We think the act of 1900 is special and therefore invalid.
But the defendants have pleaded to the information that although they were voted for throughout the county, yet each of them was a citizen of one of the subdivisions of the county which, under the earlier statutes, were entitled to be represented by one or more members in the county board, and in that .subdivision was voted for and received the highest number of votes for member of the board. The attorney-general having demurred to this plea, the defendants insist that' they have good title as members of the board, notwithstanding the unconstitutionality of the act of 1900.
*197The question thus raised need not be critically examined, for, conceding their individual right to membership in the board if the board could be legally organized, the difficulty remains that nine persons cannot organize a board which, according to law, consists of thirty members, and it is the franchises of such a board that the defendants collectively are charged with usurping. .
On the pleadings this charge is not answered, and therefore judgment should be entered ousting the defendants from the franchises of the board of chosen freeholders of the county of Hudson.

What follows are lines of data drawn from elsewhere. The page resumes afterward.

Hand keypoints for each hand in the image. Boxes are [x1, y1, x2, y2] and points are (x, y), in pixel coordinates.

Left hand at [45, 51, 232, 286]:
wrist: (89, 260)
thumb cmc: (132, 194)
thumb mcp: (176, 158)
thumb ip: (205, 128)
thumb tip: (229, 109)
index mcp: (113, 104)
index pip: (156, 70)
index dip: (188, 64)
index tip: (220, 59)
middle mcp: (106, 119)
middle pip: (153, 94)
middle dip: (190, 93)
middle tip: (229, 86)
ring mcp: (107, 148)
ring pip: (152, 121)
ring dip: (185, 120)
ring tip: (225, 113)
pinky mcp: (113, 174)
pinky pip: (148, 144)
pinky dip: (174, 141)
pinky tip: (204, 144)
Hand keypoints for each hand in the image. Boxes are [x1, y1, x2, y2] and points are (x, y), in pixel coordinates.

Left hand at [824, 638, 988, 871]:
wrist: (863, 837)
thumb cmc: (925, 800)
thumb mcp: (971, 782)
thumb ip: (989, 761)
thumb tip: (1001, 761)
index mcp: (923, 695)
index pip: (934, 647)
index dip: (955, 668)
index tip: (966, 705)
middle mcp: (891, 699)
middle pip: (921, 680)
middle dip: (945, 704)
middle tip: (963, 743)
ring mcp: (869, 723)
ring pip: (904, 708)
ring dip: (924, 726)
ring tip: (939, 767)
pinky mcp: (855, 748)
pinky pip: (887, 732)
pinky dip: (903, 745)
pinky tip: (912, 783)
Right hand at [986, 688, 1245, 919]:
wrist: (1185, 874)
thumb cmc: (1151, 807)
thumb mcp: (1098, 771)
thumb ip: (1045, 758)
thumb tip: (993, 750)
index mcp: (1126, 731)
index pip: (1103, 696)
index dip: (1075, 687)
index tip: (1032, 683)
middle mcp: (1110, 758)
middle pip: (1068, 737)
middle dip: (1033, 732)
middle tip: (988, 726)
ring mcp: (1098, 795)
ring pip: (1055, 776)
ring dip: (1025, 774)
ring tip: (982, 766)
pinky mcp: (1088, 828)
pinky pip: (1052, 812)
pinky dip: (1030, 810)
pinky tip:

While thus resting our decision on the shortness of the time allowed for deliberation, we do not mean to imply that a longer time would have removed the defect, for there is some reason in the proposition that if the legislature selects a group' of places for the possible operation of a statute, and makes its actual operation in any member of the group conditional upon the expression therein of a sentiment favorable to the statute, such expression becomes a substantial element in the basis of classification, and the class must be kept open for the admission of any member of the group wherein the sentiment shall at any time be appropriately expressed. But so broad a proposition is not necessary for the present case.